Wednesday, March 17, 2010

God's Special Time

In case you haven't heard, I'm going to prison this weekend … When ever I've said that, I just can't get a rise out of anyone. They just look at me, knowing that there's a perfectly sensible explanation to follow. In this case, the explanation is Kairos, an international prison ministry in which Christians from all denominations go to prison, not to preach to the residents, but "to Listen, Listen—Love, Love." You can bet that they have heard plenty about how "bad" they are. One more sermon won't be any more effective than the hundreds they've heard before.

But haven't these people made their own bed? Shouldn't they just lie in it? Isn't our only responsibility to lock them up and keep them contained so that us good people are safe? Here's the problem. To believe that is to actually reduce God's power in this world. Are certain places in this world off limits even to God? But aren't the fact that some people are getting justice by being locked away actually a sign of God's power? If God is only power, then that would be true. But that is not what we are taught? "Anyone who does not love does not know God, because God is love" (1st John 4:8).

As followers of the One who was nailed to a Cross, and yet pleaded, "Forgive them for they know not what they do;" we believe that nothing is more powerful than God's love for the world he made and the human beings made in God's image. No place in the world or in the heart is too dark for God's light to shine. Now, is it possible that some might never open their eyes to that light? Perhaps: but that is their decision. Kairos is a time of decision for the candidates who have applied to come and have been accepted. Will they forgive those who have hurt them? (Don't suppose for a second that those acts as predators toward other human beings have not themselves been preyed on) Will they accept that they are truly loved? Pray that they will do so.

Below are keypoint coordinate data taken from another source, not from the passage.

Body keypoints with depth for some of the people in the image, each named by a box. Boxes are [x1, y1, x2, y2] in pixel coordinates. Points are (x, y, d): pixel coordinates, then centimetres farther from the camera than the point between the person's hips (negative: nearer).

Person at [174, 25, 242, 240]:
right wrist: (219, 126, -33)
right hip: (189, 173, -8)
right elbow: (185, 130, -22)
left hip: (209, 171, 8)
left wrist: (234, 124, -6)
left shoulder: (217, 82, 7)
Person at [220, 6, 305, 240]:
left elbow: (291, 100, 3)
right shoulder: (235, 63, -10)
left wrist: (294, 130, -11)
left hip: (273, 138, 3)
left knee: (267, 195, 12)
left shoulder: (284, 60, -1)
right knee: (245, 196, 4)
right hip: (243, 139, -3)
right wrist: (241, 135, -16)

Just to be clear, Kairos is not about getting anybody out of prison before they have served their time. It is not about denying justice, for God is most certainly just. Kairos is about helping them see that wherever they are, on the inside or outside, they are not separated from God's love. That is how powerful our God is; that God's love will go wherever it needs to bring his children to repentance, forgiveness and resurrection. Please pray for myself, Russ and Lili Henderson, Debbie Free and Kathy Wilemon who will be serving the candidates this weekend.